Records for this exercise:
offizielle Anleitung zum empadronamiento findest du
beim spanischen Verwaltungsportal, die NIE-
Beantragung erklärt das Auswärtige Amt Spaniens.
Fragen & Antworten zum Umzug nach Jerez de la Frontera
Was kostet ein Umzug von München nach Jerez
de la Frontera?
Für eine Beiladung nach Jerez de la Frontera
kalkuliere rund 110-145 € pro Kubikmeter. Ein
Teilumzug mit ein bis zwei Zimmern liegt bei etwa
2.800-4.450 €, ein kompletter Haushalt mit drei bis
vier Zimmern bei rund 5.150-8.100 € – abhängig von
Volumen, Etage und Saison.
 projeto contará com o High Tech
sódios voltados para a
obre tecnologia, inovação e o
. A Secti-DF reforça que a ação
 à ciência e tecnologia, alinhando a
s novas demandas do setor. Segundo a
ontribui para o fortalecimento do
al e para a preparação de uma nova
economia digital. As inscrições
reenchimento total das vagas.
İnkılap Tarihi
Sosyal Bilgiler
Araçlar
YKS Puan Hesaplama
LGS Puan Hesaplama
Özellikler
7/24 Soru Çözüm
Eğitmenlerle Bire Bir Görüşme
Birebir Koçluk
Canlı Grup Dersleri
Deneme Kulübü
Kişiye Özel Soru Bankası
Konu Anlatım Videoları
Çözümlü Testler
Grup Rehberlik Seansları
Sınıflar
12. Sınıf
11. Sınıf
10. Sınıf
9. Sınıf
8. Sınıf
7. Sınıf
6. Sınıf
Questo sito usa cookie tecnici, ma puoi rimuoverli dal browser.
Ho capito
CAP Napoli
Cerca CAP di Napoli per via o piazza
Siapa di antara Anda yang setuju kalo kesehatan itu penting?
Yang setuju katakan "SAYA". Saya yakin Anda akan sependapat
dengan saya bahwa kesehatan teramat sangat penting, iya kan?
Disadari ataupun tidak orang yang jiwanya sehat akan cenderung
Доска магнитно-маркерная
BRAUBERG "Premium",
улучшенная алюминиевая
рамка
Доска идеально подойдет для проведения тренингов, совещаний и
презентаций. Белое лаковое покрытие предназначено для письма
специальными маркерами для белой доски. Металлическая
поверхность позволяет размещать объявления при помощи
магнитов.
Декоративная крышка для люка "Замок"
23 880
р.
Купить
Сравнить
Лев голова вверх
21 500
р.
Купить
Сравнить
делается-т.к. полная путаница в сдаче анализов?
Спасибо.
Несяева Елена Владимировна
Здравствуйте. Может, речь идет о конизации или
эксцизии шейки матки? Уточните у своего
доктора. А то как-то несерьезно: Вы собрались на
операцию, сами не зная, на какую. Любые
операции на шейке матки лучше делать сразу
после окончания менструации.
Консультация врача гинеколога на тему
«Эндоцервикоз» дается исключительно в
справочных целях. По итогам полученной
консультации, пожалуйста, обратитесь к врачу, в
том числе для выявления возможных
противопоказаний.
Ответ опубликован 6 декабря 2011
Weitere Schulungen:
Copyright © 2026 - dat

How to complete this task: Retype every entry, keeping each character as it was.

Reply:
offizielle Anleitung zum empadronamiento findest du
beim spanischen Verwaltungsportal, die NIE-
Beantragung erklärt das Auswärtige Amt Spaniens.
Fragen & Antworten zum Umzug nach Jerez de la Frontera
Was kostet ein Umzug von München nach Jerez
de la Frontera?
Für eine Beiladung nach Jerez de la Frontera
kalkuliere rund 110-145 € pro Kubikmeter. Ein
Teilumzug mit ein bis zwei Zimmern liegt bei etwa
2.800-4.450 €, ein kompletter Haushalt mit drei bis
vier Zimmern bei rund 5.150-8.100 € – abhängig von
Volumen, Etage und Saison.
 projeto contará com o High Tech
sódios voltados para a
obre tecnologia, inovação e o
. A Secti-DF reforça que a ação
 à ciência e tecnologia, alinhando a
s novas demandas do setor. Segundo a
ontribui para o fortalecimento do
al e para a preparação de uma nova
economia digital. As inscrições
reenchimento total das vagas.
İnkılap Tarihi
Sosyal Bilgiler
Araçlar
YKS Puan Hesaplama
LGS Puan Hesaplama
Özellikler
7/24 Soru Çözüm
Eğitmenlerle Bire Bir Görüşme
Birebir Koçluk
Canlı Grup Dersleri
Deneme Kulübü
Kişiye Özel Soru Bankası
Konu Anlatım Videoları
Çözümlü Testler
Grup Rehberlik Seansları
Sınıflar
12. Sınıf
11. Sınıf
10. Sınıf
9. Sınıf
8. Sınıf
7. Sınıf
6. Sınıf
Questo sito usa cookie tecnici, ma puoi rimuoverli dal browser.
Ho capito
CAP Napoli
Cerca CAP di Napoli per via o piazza
Siapa di antara Anda yang setuju kalo kesehatan itu penting?
Yang setuju katakan "SAYA". Saya yakin Anda akan sependapat
dengan saya bahwa kesehatan teramat sangat penting, iya kan?
Disadari ataupun tidak orang yang jiwanya sehat akan cenderung
Доска магнитно-маркерная
BRAUBERG "Premium",
улучшенная алюминиевая
рамка
Доска идеально подойдет для проведения тренингов, совещаний и
презентаций. Белое лаковое покрытие предназначено для письма
специальными маркерами для белой доски. Металлическая
поверхность позволяет размещать объявления при помощи
магнитов.
Декоративная крышка для люка "Замок"
23 880
р.
Купить
Сравнить
Лев голова вверх
21 500
р.
Купить
Сравнить
делается-т.к. полная путаница в сдаче анализов?
Спасибо.
Несяева Елена Владимировна
Здравствуйте. Может, речь идет о конизации или
эксцизии шейки матки? Уточните у своего
доктора. А то как-то несерьезно: Вы собрались на
операцию, сами не зная, на какую. Любые
операции на шейке матки лучше делать сразу
после окончания менструации.
Консультация врача гинеколога на тему
«Эндоцервикоз» дается исключительно в
справочных целях. По итогам полученной
консультации, пожалуйста, обратитесь к врачу, в
том числе для выявления возможных
противопоказаний.
Ответ опубликован 6 декабря 2011
Weitere Schulungen:
Copyright © 2026 - dat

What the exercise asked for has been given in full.